--- BEGIN EXTRACTED MATERIAL ---
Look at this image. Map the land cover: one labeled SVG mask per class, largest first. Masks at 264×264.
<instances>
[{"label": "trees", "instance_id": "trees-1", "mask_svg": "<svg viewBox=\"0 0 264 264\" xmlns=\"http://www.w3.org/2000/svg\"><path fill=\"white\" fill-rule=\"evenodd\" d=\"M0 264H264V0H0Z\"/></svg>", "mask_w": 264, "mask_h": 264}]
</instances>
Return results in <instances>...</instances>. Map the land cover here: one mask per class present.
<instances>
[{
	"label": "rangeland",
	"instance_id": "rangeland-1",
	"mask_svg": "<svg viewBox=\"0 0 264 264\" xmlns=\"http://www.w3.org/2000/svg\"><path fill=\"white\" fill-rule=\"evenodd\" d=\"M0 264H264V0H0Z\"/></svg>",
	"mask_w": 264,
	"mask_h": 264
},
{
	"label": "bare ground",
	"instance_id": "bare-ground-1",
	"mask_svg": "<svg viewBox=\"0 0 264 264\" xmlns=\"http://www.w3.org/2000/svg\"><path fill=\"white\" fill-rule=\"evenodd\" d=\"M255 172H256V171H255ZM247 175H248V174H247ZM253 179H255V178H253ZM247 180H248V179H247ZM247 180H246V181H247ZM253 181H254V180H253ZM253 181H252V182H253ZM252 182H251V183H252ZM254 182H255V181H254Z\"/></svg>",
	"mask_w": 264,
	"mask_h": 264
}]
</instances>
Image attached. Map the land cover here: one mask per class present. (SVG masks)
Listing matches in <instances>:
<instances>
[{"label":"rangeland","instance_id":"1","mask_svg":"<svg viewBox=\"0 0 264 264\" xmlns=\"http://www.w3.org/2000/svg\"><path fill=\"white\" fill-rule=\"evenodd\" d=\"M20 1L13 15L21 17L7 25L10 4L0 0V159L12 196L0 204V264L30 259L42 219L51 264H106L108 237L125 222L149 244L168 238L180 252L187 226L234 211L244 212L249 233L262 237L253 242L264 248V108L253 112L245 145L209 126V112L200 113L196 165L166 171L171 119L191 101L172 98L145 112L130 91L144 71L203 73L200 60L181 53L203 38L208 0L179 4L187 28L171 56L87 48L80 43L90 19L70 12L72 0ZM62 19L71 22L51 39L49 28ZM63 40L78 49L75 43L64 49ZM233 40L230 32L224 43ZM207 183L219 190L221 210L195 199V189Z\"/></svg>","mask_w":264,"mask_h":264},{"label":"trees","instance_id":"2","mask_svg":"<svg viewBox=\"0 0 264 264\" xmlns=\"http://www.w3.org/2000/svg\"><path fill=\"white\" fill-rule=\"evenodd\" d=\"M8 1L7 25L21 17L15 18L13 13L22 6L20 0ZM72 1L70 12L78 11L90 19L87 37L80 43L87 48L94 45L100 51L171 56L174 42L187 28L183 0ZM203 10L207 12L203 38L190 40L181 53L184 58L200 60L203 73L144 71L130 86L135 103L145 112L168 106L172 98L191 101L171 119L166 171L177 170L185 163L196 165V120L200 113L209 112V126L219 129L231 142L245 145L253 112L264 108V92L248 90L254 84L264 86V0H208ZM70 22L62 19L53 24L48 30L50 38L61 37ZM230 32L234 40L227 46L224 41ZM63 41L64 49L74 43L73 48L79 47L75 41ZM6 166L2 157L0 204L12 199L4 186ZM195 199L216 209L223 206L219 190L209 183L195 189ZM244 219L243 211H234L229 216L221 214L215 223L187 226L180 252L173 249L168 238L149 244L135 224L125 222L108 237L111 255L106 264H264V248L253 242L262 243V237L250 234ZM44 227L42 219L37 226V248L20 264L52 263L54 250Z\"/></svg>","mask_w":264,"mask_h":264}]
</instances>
--- END EXTRACTED MATERIAL ---
**WHAT IS REQUIRED:** Please put every line of the entries above into a numbered list, leaving out any blank lines.

**COMPLETED TASK:**
1. Look at this image. Map the land cover: one labeled SVG mask per class, largest first. Masks at 264×264.
2. <instances>
3. [{"label": "trees", "instance_id": "trees-1", "mask_svg": "<svg viewBox=\"0 0 264 264\" xmlns=\"http://www.w3.org/2000/svg\"><path fill=\"white\" fill-rule=\"evenodd\" d=\"M0 264H264V0H0Z\"/></svg>", "mask_w": 264, "mask_h": 264}]
4. </instances>
5. Return results in <instances>...</instances>. Map the land cover here: one mask per class present.
6. <instances>
7. [{
8. 	"label": "rangeland",
9. 	"instance_id": "rangeland-1",
10. 	"mask_svg": "<svg viewBox=\"0 0 264 264\" xmlns=\"http://www.w3.org/2000/svg\"><path fill=\"white\" fill-rule=\"evenodd\" d=\"M0 264H264V0H0Z\"/></svg>",
11. 	"mask_w": 264,
12. 	"mask_h": 264
13. },
14. {
15. 	"label": "bare ground",
16. 	"instance_id": "bare-ground-1",
17. 	"mask_svg": "<svg viewBox=\"0 0 264 264\" xmlns=\"http://www.w3.org/2000/svg\"><path fill=\"white\" fill-rule=\"evenodd\" d=\"M255 172H256V171H255ZM247 175H248V174H247ZM253 179H255V178H253ZM247 180H248V179H247ZM247 180H246V181H247ZM253 181H254V180H253ZM253 181H252V182H253ZM252 182H251V183H252ZM254 182H255V181H254Z\"/></svg>",
18. 	"mask_w": 264,
19. 	"mask_h": 264
20. }]
21. </instances>
22. Image attached. Map the land cover here: one mask per class present. (SVG masks)
23. Listing matches in <instances>:
24. <instances>
25. [{"label":"rangeland","instance_id":"1","mask_svg":"<svg viewBox=\"0 0 264 264\" xmlns=\"http://www.w3.org/2000/svg\"><path fill=\"white\" fill-rule=\"evenodd\" d=\"M20 1L13 15L21 17L7 25L10 4L0 0V159L12 196L0 204V264L30 259L42 219L51 264H106L108 237L125 222L149 244L168 238L180 252L187 226L234 211L244 212L249 233L262 237L253 242L264 248V108L253 112L245 145L209 126V112L200 113L196 165L166 171L171 119L191 101L172 98L145 112L130 91L144 71L203 73L200 60L181 53L203 38L208 0L179 4L187 28L171 56L87 48L80 43L90 19L70 12L72 0ZM62 19L71 22L51 39L49 28ZM63 40L78 49L75 43L64 49ZM233 40L230 32L224 43ZM207 183L219 190L221 210L195 199V189Z\"/></svg>","mask_w":264,"mask_h":264},{"label":"trees","instance_id":"2","mask_svg":"<svg viewBox=\"0 0 264 264\" xmlns=\"http://www.w3.org/2000/svg\"><path fill=\"white\" fill-rule=\"evenodd\" d=\"M8 1L7 25L21 17L15 18L13 13L22 6L20 0ZM72 1L70 12L78 11L90 19L87 37L80 43L87 48L94 45L100 51L171 56L174 42L187 28L183 0ZM203 10L207 12L203 38L190 40L181 53L184 58L200 60L203 73L144 71L130 86L135 103L145 112L168 106L172 98L191 101L171 119L166 171L177 170L185 163L196 165V120L200 113L209 112V126L219 129L231 142L245 145L253 112L264 108V92L248 90L254 84L264 86V0H208ZM70 22L62 19L53 24L48 30L50 38L61 37ZM230 32L234 40L227 46L224 41ZM63 41L64 49L74 43L73 48L79 47L75 41ZM6 166L2 157L0 204L12 199L4 186ZM195 199L216 209L223 206L219 190L209 183L195 189ZM244 219L243 211H234L229 216L221 214L215 223L187 226L180 252L173 249L168 238L149 244L135 224L125 222L108 237L111 255L106 264H264V248L253 242L262 243V237L250 234ZM44 227L42 219L37 226V248L20 264L52 263L54 250Z\"/></svg>","mask_w":264,"mask_h":264}]
26. </instances>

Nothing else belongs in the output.